In December, at the European Council, we agreed to support Ukraine with stable and predictable funding. This morning, the Commission adopted the legal proposals that deliver on that agreement. We will provide Ukraine with a loan of EUR 90 billion for 2026 and 2027. This is done in enhanced cooperation with 24 out of 27 Member States participating. With this support, we make sure that Ukraine can on one hand bolster its defence on the battlefield and strengthen its defence capabilities – so, its military needs -, and on the other hand keep the state and basic services running. Above all, it reaffirms Europe's unwavering commitment to the security, defence, and future prosperity of Ukraine.
We propose to split the EUR 90 billion in two parts: Two-thirds for military assistance, namely EUR 60 billion. And one-third, that is, EUR 30 billion for general budget support. With this military assistance, Ukraine can stand strong against Russia. And at the same time, it can integrate more closely into Europe's defence industrial base. Now, how to use the funds: we will more or less structure it like in the SAFE proposal. The funds will be used to purchase equipment mainly from Ukraine, from the EU, and from our EEA/EFTA partners. But if these necessary equipment are not available in this region or in due time, it might be occasionally possible to acquire these equipments outside the European Union and outside the geographical region I just mentioned. So, in general, European preference, but in cascading principle, European preference first, and then if not possible, purchasing abroad. The budget support – the EUR 30 billion - is also designed to help Ukraine advance with its reforms and to modernise the country, the investment is conditioned to reforms, also to bring it closer to European Union membership. This includes, the commitment of Ukraine towards strong democratic processes, the rule of law, and anti-corruption measures. These conditions are non-negotiable for any financial support. You know our principles, investment together with reforms, also to make sure Ukraine moves forward on its path of accession to the European Union.

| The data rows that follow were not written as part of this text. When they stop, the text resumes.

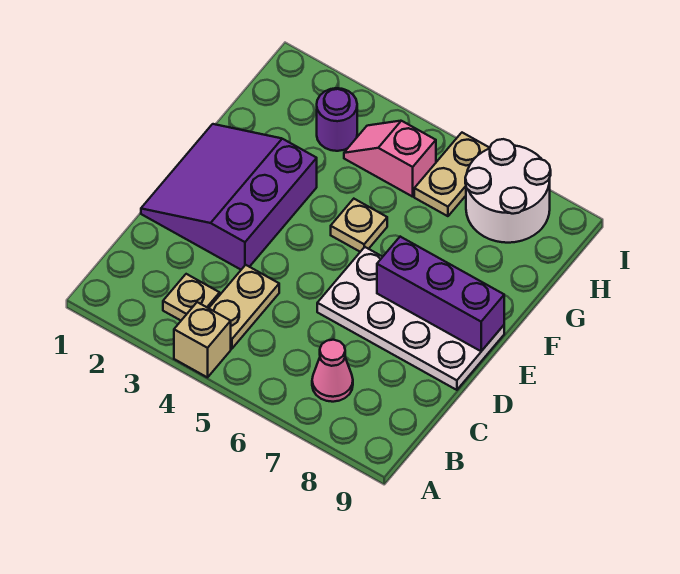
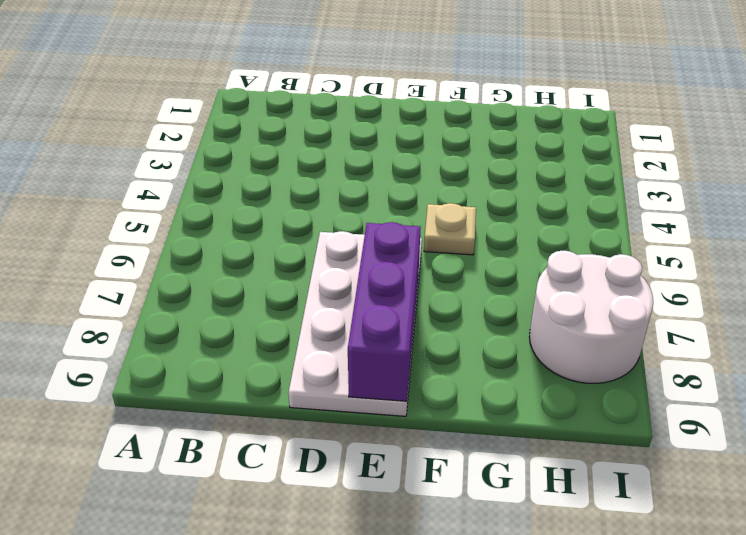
none -> tan 1x1 brick [174,302,231,377]
none -> tan 1x1 plate [163,274,220,320]
none -> tan 1x2 plate [209,265,279,349]

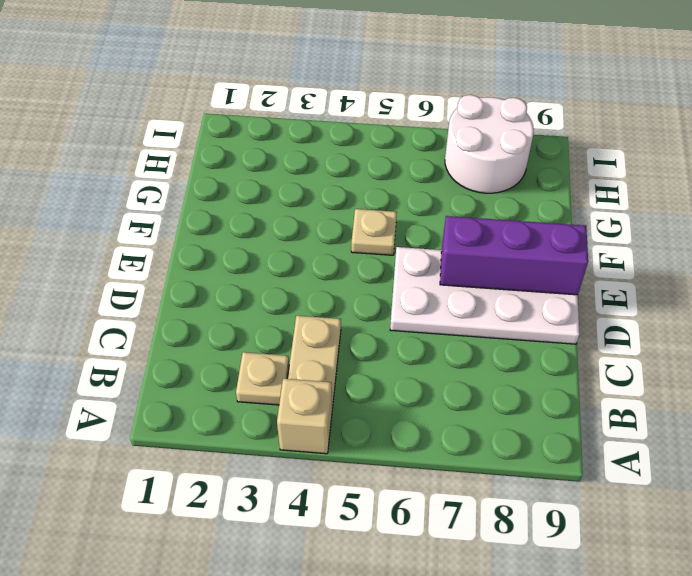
none -> pink 1x1 cone [312,340,353,402]
none -> purple 3x3 slope [141,124,317,270]
none -> purple 1x1 round brick [317,88,357,151]

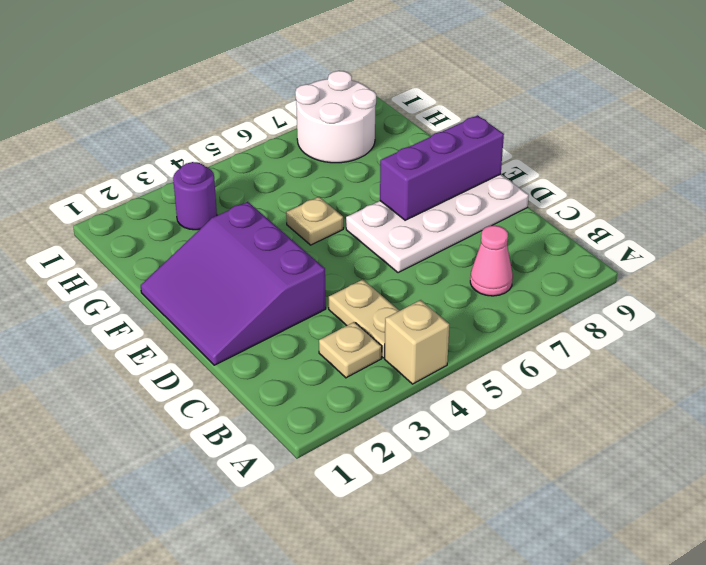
none -> pink 1x2 slope [344,121,436,197]
none -> tan 1x2 plate [414,133,490,216]

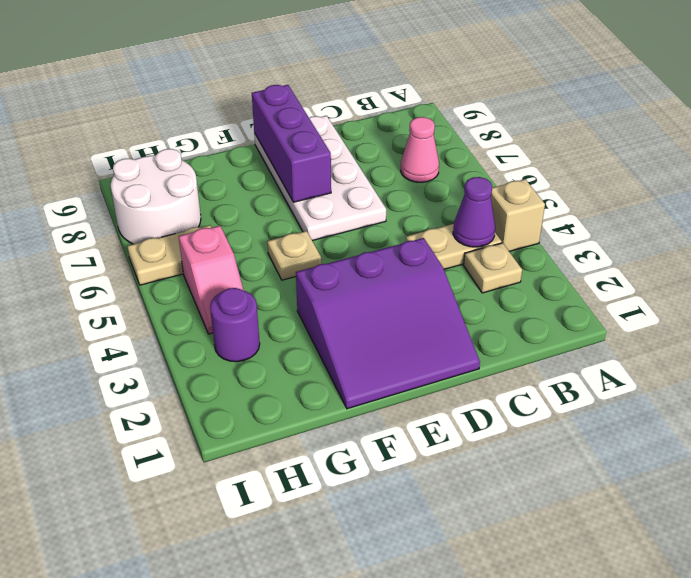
purple 1x1 cone [453,177,495,247] -> none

In parallel to today's package, as agreed in the European Council in December, our proposal for a Reparations Loan remains on the table. This should serve as a stark reminder to Russia that we reserve the right to make use of their immobilised assets. The document shows that the assets will remain immobilised until the war ends and reparations are being paid. You also see this reflected in the fact that Ukraine would not have to pay back the loan until reparations are being paid.
To conclude, Today, we are demonstrating our continued and steadfast support to Ukraine. We now count on the European Parliament and Council to agree swiftly on these proposals. In this way, we can make sure that Ukraine gets its first disbursement very soon in April.